*** Opening Supplied material ***

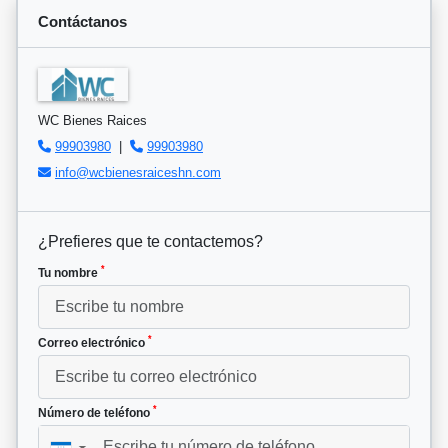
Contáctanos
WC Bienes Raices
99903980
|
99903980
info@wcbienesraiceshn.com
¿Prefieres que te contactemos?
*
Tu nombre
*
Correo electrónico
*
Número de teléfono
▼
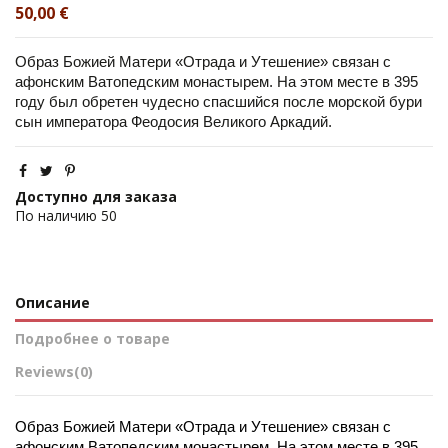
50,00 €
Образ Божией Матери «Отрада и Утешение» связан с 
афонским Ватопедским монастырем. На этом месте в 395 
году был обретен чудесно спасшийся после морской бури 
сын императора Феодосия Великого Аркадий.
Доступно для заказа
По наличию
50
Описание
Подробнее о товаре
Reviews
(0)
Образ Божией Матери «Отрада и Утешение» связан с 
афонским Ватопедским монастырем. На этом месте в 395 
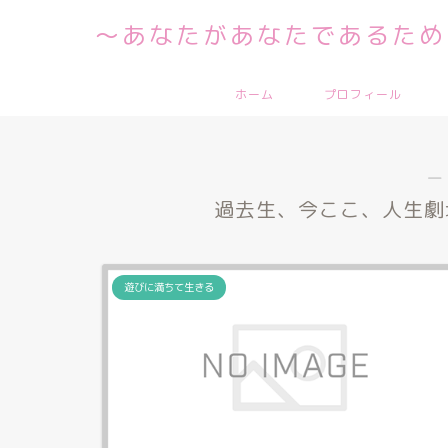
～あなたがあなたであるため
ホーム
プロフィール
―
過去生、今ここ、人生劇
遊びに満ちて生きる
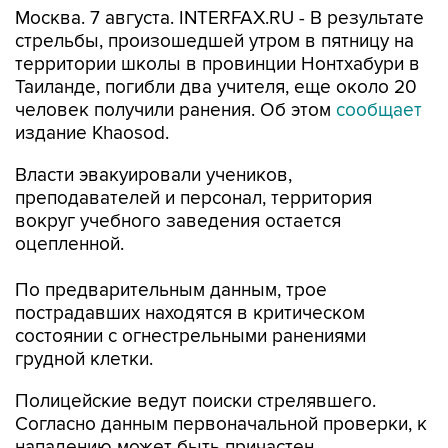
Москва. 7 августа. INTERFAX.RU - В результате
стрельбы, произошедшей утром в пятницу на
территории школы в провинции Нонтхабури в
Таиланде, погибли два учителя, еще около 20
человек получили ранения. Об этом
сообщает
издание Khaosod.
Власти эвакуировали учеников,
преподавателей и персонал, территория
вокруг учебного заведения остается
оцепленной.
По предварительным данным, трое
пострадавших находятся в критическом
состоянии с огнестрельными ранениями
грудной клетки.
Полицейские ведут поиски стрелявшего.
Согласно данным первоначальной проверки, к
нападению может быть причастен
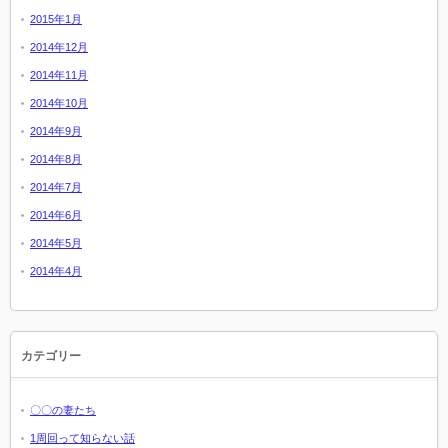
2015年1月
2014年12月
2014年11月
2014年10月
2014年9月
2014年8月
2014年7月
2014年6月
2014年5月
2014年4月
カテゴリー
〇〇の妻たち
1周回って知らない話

*** Closing Supplied material ***

**Try it**
Apart from the pictures, all of the data should be repeated exactly.

**Solution to this problem**
Contáctanos
WC Bienes Raices
99903980
|
99903980
info@wcbienesraiceshn.com
¿Prefieres que te contactemos?
*
Tu nombre
*
Correo electrónico
*
Número de teléfono
▼
50,00 €
Образ Божией Матери «Отрада и Утешение» связан с 
афонским Ватопедским монастырем. На этом месте в 395 
году был обретен чудесно спасшийся после морской бури 
сын императора Феодосия Великого Аркадий.
Доступно для заказа
По наличию
50
Описание
Подробнее о товаре
Reviews
(0)
Образ Божией Матери «Отрада и Утешение» связан с 
афонским Ватопедским монастырем. На этом месте в 395 
～あなたがあなたであるため
ホーム
プロフィール
―
過去生、今ここ、人生劇
遊びに満ちて生きる
Москва. 7 августа. INTERFAX.RU - В результате
стрельбы, произошедшей утром в пятницу на
территории школы в провинции Нонтхабури в
Таиланде, погибли два учителя, еще около 20
человек получили ранения. Об этом
сообщает
издание Khaosod.
Власти эвакуировали учеников,
преподавателей и персонал, территория
вокруг учебного заведения остается
оцепленной.
По предварительным данным, трое
пострадавших находятся в критическом
состоянии с огнестрельными ранениями
грудной клетки.
Полицейские ведут поиски стрелявшего.
Согласно данным первоначальной проверки, к
нападению может быть причастен
2015年1月
2014年12月
2014年11月
2014年10月
2014年9月
2014年8月
2014年7月
2014年6月
2014年5月
2014年4月
カテゴリー
〇〇の妻たち
1周回って知らない話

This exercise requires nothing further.